**REQUIRED WORK**
Collect every line below that contains the string "dalle". Matching is case-sensitive.

**DATA EXTRACT**
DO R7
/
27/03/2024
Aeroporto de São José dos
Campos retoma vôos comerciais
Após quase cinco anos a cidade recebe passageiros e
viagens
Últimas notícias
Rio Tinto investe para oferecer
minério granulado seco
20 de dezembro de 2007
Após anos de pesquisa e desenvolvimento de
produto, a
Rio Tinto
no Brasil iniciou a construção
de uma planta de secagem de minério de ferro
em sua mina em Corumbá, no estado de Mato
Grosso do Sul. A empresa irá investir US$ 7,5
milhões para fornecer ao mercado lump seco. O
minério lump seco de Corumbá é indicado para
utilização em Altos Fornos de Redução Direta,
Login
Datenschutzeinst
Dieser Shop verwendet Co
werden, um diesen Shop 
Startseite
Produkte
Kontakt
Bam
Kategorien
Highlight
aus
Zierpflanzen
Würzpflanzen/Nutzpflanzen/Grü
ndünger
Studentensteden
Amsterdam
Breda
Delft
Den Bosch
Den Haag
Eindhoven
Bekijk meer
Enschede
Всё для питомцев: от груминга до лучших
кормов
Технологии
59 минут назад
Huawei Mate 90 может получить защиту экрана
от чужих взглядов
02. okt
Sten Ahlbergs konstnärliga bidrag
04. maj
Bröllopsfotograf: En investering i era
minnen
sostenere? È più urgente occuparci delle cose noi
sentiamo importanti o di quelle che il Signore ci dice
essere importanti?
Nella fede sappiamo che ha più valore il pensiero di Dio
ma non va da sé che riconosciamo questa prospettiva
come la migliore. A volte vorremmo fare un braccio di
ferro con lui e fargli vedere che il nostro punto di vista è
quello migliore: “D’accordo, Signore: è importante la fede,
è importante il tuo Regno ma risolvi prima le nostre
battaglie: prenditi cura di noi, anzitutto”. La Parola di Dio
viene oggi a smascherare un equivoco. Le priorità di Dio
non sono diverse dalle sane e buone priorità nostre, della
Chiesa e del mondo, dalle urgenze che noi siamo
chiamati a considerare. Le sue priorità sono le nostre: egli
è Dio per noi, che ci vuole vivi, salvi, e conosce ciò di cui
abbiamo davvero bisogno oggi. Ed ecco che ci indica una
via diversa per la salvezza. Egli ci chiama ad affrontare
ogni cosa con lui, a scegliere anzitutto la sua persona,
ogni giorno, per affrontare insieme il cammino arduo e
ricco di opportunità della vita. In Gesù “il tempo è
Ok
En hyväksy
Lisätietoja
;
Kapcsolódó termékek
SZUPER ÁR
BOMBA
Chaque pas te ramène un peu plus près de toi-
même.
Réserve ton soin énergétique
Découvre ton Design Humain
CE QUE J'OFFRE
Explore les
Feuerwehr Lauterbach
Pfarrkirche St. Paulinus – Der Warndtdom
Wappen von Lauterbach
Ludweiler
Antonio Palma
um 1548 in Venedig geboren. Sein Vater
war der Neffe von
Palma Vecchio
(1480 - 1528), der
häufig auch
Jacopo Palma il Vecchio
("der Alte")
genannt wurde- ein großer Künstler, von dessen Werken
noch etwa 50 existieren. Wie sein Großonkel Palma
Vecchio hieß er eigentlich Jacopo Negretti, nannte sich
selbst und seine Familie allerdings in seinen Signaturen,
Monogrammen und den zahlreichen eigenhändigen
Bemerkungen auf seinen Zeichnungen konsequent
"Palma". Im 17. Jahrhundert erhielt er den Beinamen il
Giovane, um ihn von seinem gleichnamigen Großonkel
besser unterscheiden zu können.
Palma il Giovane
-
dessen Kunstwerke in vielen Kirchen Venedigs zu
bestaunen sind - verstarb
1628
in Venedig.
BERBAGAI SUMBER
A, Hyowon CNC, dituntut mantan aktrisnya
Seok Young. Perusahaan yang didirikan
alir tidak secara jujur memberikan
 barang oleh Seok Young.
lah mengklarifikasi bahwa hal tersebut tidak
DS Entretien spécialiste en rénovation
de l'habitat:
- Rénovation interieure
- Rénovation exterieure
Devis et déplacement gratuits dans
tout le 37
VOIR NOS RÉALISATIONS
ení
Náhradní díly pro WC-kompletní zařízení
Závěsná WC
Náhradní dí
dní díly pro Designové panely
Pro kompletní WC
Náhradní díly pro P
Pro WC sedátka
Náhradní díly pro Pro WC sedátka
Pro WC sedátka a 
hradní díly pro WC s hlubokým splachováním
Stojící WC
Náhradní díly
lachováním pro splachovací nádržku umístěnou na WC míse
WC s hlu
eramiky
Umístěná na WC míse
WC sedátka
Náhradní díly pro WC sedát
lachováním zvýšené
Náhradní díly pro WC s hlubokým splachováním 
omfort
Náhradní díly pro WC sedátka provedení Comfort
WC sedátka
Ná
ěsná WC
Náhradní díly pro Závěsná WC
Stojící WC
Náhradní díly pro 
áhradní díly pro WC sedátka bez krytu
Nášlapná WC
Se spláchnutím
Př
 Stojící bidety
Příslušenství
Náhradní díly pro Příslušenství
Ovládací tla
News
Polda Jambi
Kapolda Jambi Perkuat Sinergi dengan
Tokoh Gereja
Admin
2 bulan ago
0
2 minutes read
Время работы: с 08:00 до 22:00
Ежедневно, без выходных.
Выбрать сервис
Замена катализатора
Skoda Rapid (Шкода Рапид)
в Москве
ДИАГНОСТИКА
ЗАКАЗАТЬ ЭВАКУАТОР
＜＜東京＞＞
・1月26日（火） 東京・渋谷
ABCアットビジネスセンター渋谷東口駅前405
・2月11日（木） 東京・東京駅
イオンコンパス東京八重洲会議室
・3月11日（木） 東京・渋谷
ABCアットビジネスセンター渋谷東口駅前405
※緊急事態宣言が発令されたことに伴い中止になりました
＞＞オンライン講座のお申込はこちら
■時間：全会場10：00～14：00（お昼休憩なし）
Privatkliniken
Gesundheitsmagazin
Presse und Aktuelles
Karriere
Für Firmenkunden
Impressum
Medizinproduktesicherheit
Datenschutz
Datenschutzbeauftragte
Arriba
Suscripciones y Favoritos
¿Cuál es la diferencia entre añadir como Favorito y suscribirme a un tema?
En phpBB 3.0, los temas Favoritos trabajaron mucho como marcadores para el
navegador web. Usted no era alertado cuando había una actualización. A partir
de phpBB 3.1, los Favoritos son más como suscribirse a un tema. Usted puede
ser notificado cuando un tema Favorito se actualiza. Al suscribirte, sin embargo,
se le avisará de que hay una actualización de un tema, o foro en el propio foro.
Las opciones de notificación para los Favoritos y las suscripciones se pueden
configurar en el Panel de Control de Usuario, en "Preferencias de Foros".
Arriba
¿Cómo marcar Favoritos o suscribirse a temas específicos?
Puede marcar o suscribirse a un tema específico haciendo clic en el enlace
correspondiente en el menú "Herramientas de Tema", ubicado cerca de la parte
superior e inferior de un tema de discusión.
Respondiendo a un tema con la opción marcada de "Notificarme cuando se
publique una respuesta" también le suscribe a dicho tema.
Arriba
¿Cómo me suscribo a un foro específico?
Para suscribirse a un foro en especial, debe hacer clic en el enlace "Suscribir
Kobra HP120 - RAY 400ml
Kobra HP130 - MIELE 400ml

**YOUR SOLUTION**
non sono diverse dalle sane e buone priorità nostre, della
Chiesa e del mondo, dalle urgenze che noi siamo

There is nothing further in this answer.